Ülkemizde vergilendirme devlet uygulaması olduğu için taşınmazın vergi matrahına yönelik değerleri, alım satım değerlerinden farklılık göstermektedir. Yapılan araştırma sonuçları bu bulguyu destekler niteliktedir.

Buna göre taşınmaz değerlendirmelerinin gerçekçi bir şekilde yapılamaması sonucunda emlak vergisinden kamulaştırmaya, özelleştirmeden arsa ve arazi düzenlemesine kadar birçok uygulamalarda ekonomik ve sosyolojik problemler ortaya çıkmaktadır. Bu nedenle taşınmaz değerlemelerinin objektif olarak yapılabilmesi gerekmektedir. Bu da ancak taşınmaz değerlemesinin bilimsel esaslara oturtulması ile mümkündür. Kamulaştırma, emlak vergisi, özelleştirme, satış değeri tespiti için taşınmaz değerlemesi yaparken amaç, gerçek (rayiç) değere yaklaşmak olmalıdır. Kamuoyu ile devletin karşı karşıya getirilmemesi için özel sektörden yararlanma yoluna gidilmelidir.

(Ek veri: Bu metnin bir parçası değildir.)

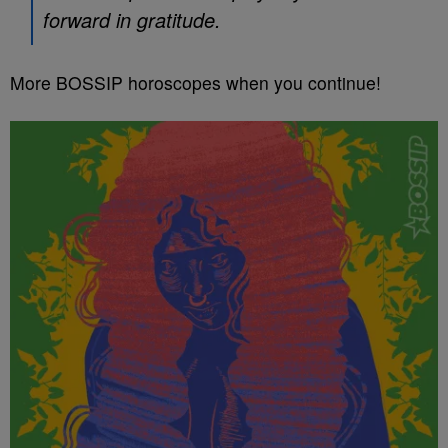
forward in gratitude.
More BOSSIP horoscopes when you continue!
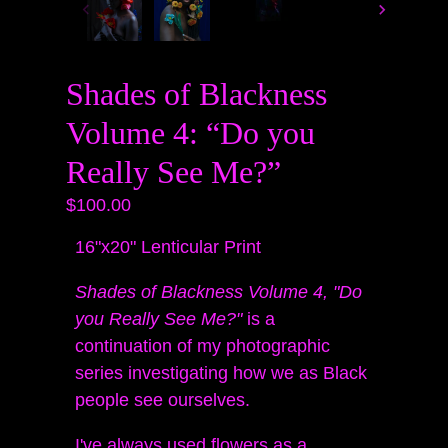
Shades of Blackness
Volume 4: “Do you
Really See Me?”
$100.00
16"x20" Lenticular Print
Shades of Blackness Volume 4, "Do
you Really See Me?"
is a
continuation of my photographic
series investigating how we as Black
people see ourselves.
I've always used flowers as a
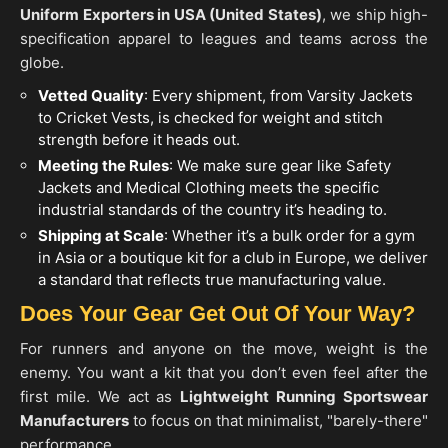
Uniform Exporters in
USA (United States)
, we ship high-
specification apparel to leagues and teams across the
globe.
Vetted Quality
: Every shipment, from Varsity Jackets
to Cricket Vests, is checked for weight and stitch
strength before it heads out.
Meeting the Rules
: We make sure gear like Safety
Jackets and Medical Clothing meets the specific
industrial standards of the country it’s heading to.
Shipping at Scale
: Whether it’s a bulk order for a gym
in Asia or a boutique kit for a club in Europe, we deliver
a standard that reflects true manufacturing value.
Does Your Gear Get Out Of Your Way?
For runners and anyone on the move, weight is the
enemy. You want a kit that you don’t even feel after the
first mile. We act as
Lightweight Running Sportswear
Manufacturers
to focus on that minimalist, "barely-there"
performance.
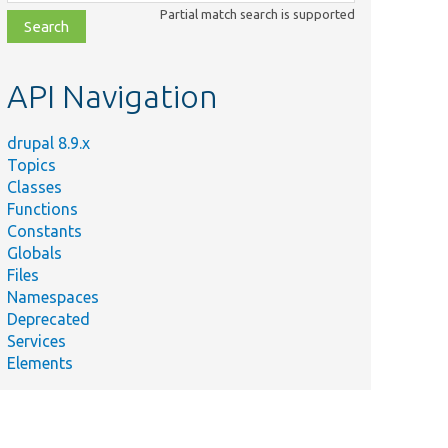
class,
Partial match search is supported
file,
topic,
etc.
API Navigation
drupal 8.9.x
Topics
Classes
Functions
Constants
Globals
Files
Namespaces
Deprecated
Services
Elements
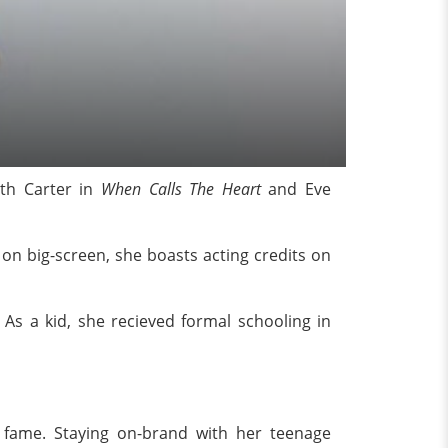
ith Carter in
When Calls The Heart
and Eve
n big-screen, she boasts acting credits on
As a kid, she recieved formal schooling in
 fame. Staying on-brand with her teenage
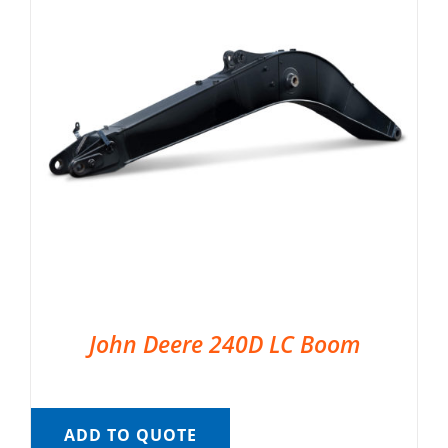
John Deere 240D LC Boom
ADD TO QUOTE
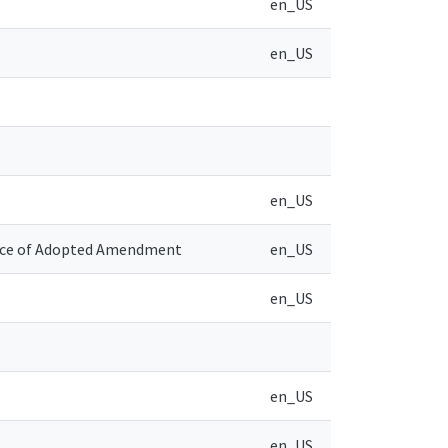
en_US
en_US
en_US
tice of Adopted Amendment
en_US
en_US
en_US
en_US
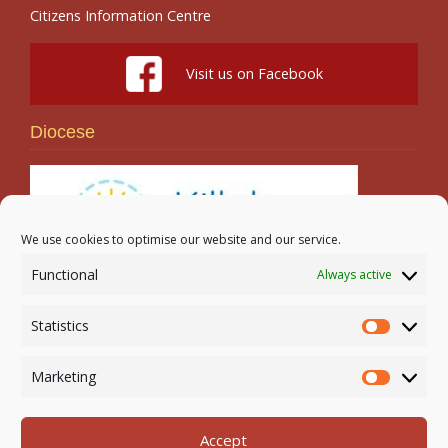
Citizens Information Centre
Visit us on Facebook
Diocese
We use cookies to optimise our website and our service.
Functional
Always active
Search
Statistics
Statistic
Marketing
Marketi
Accept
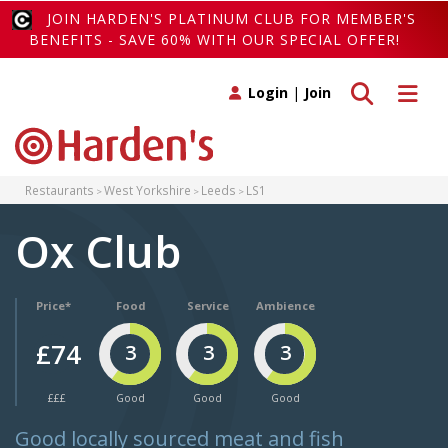
JOIN HARDEN'S PLATINUM CLUB FOR MEMBER'S
BENEFITS - SAVE 60% WITH OUR SPECIAL OFFER!
Toggle search
Toggle 
Login
|
Join
Restaurants
West Yorkshire
Leeds
LS1
Ox Club
Price*
Food
Service
Ambience
£74
3
3
3
£££
Good
Good
Good
Good locally sourced meat and fish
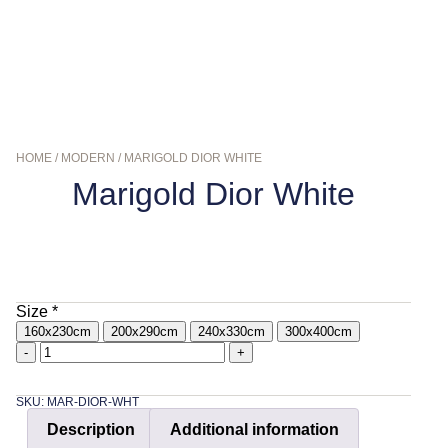
HOME
/
MODERN
/ MARIGOLD DIOR WHITE
Marigold Dior White
$
159.00
–
$
569.00
Size
*
160x230cm
200x290cm
240x330cm
300x400cm
-
+
SKU: MAR-DIOR-WHT
Description
Additional information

Toplumların ekonomik dayanaklarının en önemlilerinden biri gayrimenkullerin değerlendirilmesi ve bu değerlerin vergiye yansıtılmasıdır. Bir çok ülkede olduğu gibi ülkemizde de beyan sistemine bağlı olarak vergi toplanmasında görülen, vatandaşların vergi beyanlarının genellikle gerçek bedellerini yansıtmadığıdır. Yapılan araştırma sonuçları da bu bulguyu destekler niteliktedir. Vergiye yansıyan şekliyle taşınmaz birim değerlerinin piyasadaki işlevsel değerlerden büyük farklılık göstermesi, beraberinde vergi kaybına yol açtığı düşünüldüğünde taşınmazlara ilişkin değerlendirme işlemlerinin her zaman gündemde tutulmasına yol açmakta ve sürekli kendini yenileyebilen sağlıklı bir sisteme kavuşturulması gerçeğini ülke ekonomisi açısından zorunlu kılmaktadır.

Ülkemizde, her geçen gün taşınmaz değerlemesinin önemi

artmaktadır. Bu değerlemenin doğru, güvenilir ve bağımsız bir şeklide yapılması büyük önem teşkil etmektedir. Gayrimenkul piyasasında var olan

kayıt dışılığın kayıt içine alınabilmesi için uluslararası değerleme standartlarına uygun hareket edilmesini sağlayabilecek uzmanlık mesleğinin kurulmasını ve geliştirilmesini zorunlu kılmaktadır. Bu mesleğin kurulması için Ülkemizdeki kurum ve kuruluşların ortak değerlerde buluştuğu bir uzlaşma ortamı olması gerekmektedir. Meslek elemanlarının yetiştirilmesi ile bunların hazırlayacakları raporlar gayrimenkullerin piyasa koşullarında kazandıkları değerleri doğru yansıtan standartlara uygun olacaktır.

Ülkemizde çiftçilerden, tarım ürünlerinin üretim maliyetleri ve gelirleri ile ilgili kayıtlı bilgi edinmek mümkün değildir. Bu durum tarım arazilerine gelir yöntemine göre değer takdiri işlemini büyük ölçüde zorlaştırmaktadır. İlgili kamu kurum ve kuruluşlarından da tarım arazilerine kamulaştırma amacıyla gelir yöntemine göre değer takdirinde doğrudan kullanılabilecek yeterli ve güvenilebilir verilere ulaşılamamaktadır. Ancak ülkemizde gayrimenkul yatırım ortaklarının bahse konu işlemlerinin değerlemesinin yapılması dışında ekonomik faaliyetlere konu gayrimenkullerin değerlemesinin nasıl ve kimler tarafından yapılarak belirlenen değerlerin hangi şekilde kayıt altına alınacağına dair bir düzenleme yoktur. Vakit geçirilmeden hukuki düzenleme yapılması ülkemiz adına son derece faydalı olacaktır. Böylelikle yanlış değerlemeden kaynaklanan vergi ve gelir kayıpları en aza indirilebilecektir.